Thats great!! I totally missed this option. There is no need to keep all of the jobs in the same queue, guess I could just spam and kill queues depending on the demand.

And now I get the ideia of multiple predefined queues. I’ll give it a try too.

Thanks a lot!!

NobbZ · July 16, 2021, 7:30am

Randomising wouldn’t probably help at all.

If you have 10 workers and an 11th job gets added, then it can’t be processed regardless of its priority/randomness before one of the workers finished it’s current task.

And if you now add a 12th, 13th and 14th job and process them in random order, then the 11th could potentially be even after 12, 13, and 14, resulting in 11 having to wait even longer than with in order processing!

sorentwo · July 16, 2021, 2:54pm

Randomizing wouldn’t be nearly as helpful as using multiple queues, but it would make processing between multiple accounts fairer. As a simple example, imagine you have three accounts a, b, c, and they each insert three jobs with a randomized or rotated priority (ignoring scheduled time):

id	account	priority
1	a	0
2	a	1
3	a	2
4	b	0
5	b	1
6	b	2
7	c	0
8	c	1
9	c	2

Based on the priority sorting, Oban will process jobs in this order:

id	account	priority
1	a	0
4	b	0
7	c	0
2	a	1
5	b	1
8	c	1
3	a	2
6	b	2
9	c	2

The result is somewhat fair intermixed processing between the multiple accounts.

That said, using multiple queues in some fashion is a much better solution!

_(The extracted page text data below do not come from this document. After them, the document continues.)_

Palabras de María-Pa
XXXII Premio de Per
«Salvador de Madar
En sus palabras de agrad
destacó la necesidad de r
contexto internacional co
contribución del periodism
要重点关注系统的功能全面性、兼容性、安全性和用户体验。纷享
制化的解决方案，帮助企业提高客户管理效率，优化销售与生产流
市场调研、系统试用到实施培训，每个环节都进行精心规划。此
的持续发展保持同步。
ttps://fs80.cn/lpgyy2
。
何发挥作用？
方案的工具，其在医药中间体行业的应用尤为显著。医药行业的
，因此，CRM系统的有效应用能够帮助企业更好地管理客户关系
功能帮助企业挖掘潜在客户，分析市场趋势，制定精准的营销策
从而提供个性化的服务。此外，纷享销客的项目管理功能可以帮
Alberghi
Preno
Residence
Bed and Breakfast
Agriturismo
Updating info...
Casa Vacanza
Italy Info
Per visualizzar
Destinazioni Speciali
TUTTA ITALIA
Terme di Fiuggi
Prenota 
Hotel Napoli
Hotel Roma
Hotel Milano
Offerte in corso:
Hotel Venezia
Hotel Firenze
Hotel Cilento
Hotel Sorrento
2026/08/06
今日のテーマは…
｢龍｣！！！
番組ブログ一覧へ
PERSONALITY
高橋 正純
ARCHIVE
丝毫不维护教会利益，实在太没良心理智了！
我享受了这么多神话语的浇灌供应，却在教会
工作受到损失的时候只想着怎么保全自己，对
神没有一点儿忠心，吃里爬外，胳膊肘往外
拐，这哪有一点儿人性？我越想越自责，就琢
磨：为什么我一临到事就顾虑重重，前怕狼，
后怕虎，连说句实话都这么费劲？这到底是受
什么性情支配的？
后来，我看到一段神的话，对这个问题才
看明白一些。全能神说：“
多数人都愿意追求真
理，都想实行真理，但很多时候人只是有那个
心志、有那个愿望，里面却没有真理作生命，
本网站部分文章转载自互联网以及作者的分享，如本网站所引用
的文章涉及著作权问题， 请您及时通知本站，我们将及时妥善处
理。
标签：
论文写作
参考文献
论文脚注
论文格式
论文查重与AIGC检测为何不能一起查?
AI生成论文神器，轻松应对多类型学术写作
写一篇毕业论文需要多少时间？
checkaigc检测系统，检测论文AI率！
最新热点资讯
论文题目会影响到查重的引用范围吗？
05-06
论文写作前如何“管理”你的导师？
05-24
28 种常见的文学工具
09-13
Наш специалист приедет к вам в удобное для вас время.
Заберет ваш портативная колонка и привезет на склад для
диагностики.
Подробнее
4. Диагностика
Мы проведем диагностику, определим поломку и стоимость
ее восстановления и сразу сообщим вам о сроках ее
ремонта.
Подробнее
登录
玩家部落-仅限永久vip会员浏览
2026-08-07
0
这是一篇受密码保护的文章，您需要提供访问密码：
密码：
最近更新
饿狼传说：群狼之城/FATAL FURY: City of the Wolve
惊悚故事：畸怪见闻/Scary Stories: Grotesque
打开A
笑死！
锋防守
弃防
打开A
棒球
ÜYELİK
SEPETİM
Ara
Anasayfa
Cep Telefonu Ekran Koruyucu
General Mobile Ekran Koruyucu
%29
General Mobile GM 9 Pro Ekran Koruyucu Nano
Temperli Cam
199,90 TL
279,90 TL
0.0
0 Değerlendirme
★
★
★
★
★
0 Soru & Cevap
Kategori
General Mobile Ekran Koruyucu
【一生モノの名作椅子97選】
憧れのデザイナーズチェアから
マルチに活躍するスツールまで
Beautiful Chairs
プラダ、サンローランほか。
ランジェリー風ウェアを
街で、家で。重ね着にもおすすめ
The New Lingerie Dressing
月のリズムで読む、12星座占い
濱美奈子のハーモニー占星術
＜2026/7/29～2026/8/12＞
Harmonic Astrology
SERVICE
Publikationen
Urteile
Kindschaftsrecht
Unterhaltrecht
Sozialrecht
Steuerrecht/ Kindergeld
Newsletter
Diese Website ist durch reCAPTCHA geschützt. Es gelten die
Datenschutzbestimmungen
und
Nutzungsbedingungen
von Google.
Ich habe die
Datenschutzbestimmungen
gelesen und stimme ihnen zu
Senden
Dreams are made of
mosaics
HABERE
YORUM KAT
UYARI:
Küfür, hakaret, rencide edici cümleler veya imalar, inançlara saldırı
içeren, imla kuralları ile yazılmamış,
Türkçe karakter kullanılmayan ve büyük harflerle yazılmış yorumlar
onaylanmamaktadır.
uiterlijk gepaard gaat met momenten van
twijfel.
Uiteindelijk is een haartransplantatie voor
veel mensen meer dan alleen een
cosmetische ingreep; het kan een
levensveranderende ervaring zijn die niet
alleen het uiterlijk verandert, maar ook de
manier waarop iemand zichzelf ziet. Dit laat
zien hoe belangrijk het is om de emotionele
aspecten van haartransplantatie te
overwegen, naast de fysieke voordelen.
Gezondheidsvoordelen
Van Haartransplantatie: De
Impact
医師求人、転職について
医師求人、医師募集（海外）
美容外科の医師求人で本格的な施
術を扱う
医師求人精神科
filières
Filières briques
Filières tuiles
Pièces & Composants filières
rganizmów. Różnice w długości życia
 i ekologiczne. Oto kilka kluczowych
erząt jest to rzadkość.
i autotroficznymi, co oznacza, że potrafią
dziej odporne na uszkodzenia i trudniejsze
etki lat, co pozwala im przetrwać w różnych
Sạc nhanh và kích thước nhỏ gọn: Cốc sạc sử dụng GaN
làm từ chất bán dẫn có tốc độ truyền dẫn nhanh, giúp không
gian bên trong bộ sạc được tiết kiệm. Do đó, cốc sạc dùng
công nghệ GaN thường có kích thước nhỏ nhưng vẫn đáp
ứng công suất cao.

paulstatezny · July 16, 2021, 3:28pm

Why does each job take 5-10s to complete? More specifically, is your server crunching a bunch of data? Or mostly sitting around waiting for an external service like an API or database to complete some work?

If the former, it sounds to me like you’re doing an immense amount of work and the only solution is more hardware. If the latter, it sounds like increasing the amount of parallel jobs per queue would speed things up — thankfully without bogging down your server due to the concurrency properties of BEAM.

Either way, you have a traffic jam and it sounds like the only real solution is to widen the roads.

pneri1 · July 16, 2021, 7:13pm

Thanks again for all the answers!! Its my first post here and you guys have been very helpful

@NobbZ, what @sorentwo said contemplates everything I want. The point is not the parallelism nor accelerating the process it self, but making the process fairer.

The example he gave us is the happy way. We have made some tests in production and it doesn’t happen perfectly, but now if a user a starts at 10:00, a user b starts at 10:00:01 when the first reaches 50% the second is somewhere around 45~55%. Without the random priority, user b would have to wait until a reached 100% at 0%.

@paulstatezny they take 5-10s to complete because they are fetching an API. We actually tried to increase the number of parallelism but the server we’re requesting died () so unfortunately we are at our limit here. Our next step is to cache part of the data we’re fetching and spread the jobs around multiple queues because there is a scenario where random priority will cause a problem: User a submits a job at 10:00, and then a user b submits at 10:01 and it goes on for 26 minutes. All of the jobs with low priority of user a, b, c, d… would have to wait until the jobs with higher priority of user z finished. Fortunately this doesn’t happen now as our user base is not that big, but we have this case in mind.

wanton7 · July 16, 2021, 11:08pm

Am I missing something?

I think I’m missing something or maybe I’m just too sleepy but why would picking them in random speed things up? If you example interleaved all jobs from 10:00 and 10:01 then 10:00 user would basically have to wait until both are finished because they are not running in parallel. So instead of 26 minutes both would have to wait close to 52 minutes. It would start to pile up if more users would start uploading.

I would advise you to rethink about your design a bit. Maybe just show users that their uploaded file is queued for processing and show them queue position or if processing has started? Also amount of API calls you do if you really do API call for every row sounds a lot.

paulstatezny · July 17, 2021, 5:09am

@wanton7 is right. This external service that can’t handle your needs is a bottleneck. Does your company control this API? If it’s a service you’re paying for they should be able to scale up to meet your needs.